Kisah Pacho bersama Arema memang tidak berlangsung panjang. Setelah tampil fenomenal pada Liga Indonesia 1999/2000, kariernya di Indonesia terhenti setelah mendapatkan sanksi berat dari PSSI. Pacho kemudian melanjutkan perjalanan kariernya di luar Indonesia.
Sementara Araya kemudian meninggalkan Arema untuk memperkuat Persijatim Jakarta Timur pada 2001. Ia kembali memperkuat Arema pada 2003 sebelum kemudian bermain untuk Persema Malang.
Meski perjalanan keduanya berbeda, nama Pacho Rubio dan Rodrigo Araya tetap melekat dalam memori Aremania.

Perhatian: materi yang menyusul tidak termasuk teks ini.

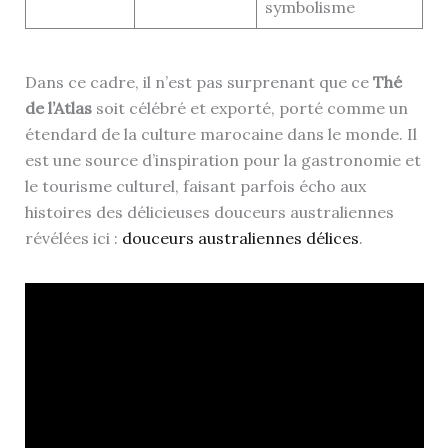
symbolisme
Dans ce cadre, il n’est pas surprenant que ce
Thé
de l’Atlas
soit célébré et exporté, porté comme un
étendard de la culture marocaine dans le monde. Il
est une source d’inspiration pour la gastronomie et
le tourisme culturel, faisant parfois écho aux
histoires des délicieuses douceurs australiennes
révélées ici :
douceurs australiennes délices
.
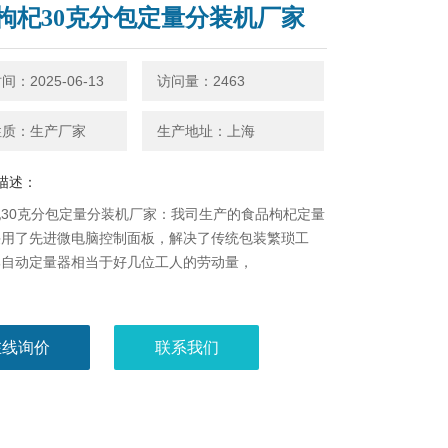
枸杞30克分包定量分装机厂家
：2025-06-13
访问量：2463
性质：生产厂家
生产地址：上海
描述：
30克分包定量分装机厂家：我司生产的食品枸杞定量
采用了先进微电脑控制面板，解决了传统包装繁琐工
部自动定量器相当于好几位工人的劳动量，
在线询价
联系我们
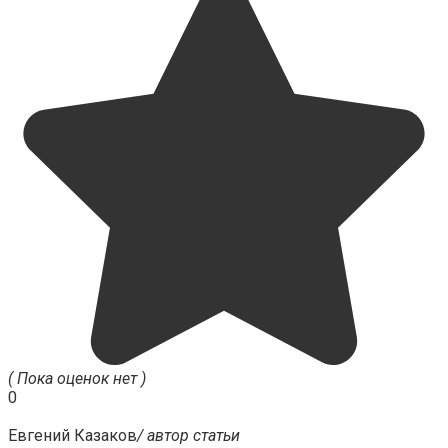
( Пока оценок нет )
0
Евгений Казаков
/ автор статьи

Duo Chile dalam Sejarah Singo Edan
Pacho dan Araya menjadi bagian dari generasi penting Arema pada era Liga Indonesia 1999/2000. Kehadiran mereka menunjukkan bagaimana pemain asing tidak hanya memberikan tambahan kualitas teknis, tetapi juga dapat membangun ikatan emosional dengan suporter.
Pacho dikenang karena keberanian, temperamen, dan naluri golnya. Araya dikenang karena visi permainan, umpan terukur, dan kontribusinya dalam membangun serangan.

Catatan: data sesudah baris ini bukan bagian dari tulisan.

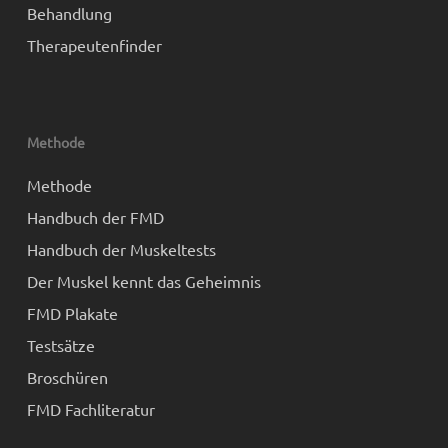
Behandlung
Therapeutenfinder
Methode
Methode
Handbuch der FMD
Handbuch der Muskeltests
Der Muskel kennt das Geheimnis
FMD Plakate
Testsätze
Broschüren
FMD Fachliteratur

Bertahun-tahun setelah keduanya meninggalkan Malang, memori tentang duo Chile tersebut masih hidup di antara Aremania. Bagi publik sepak bola Malang, Pacho Rubio dan Rodrigo Araya adalah bagian dari cerita ketika Singo Edan memiliki dua pemain asing yang tidak hanya bermain untuk klub, tetapi juga berhasil meninggalkan jejak dalam sejarah dan ingatan suporternya.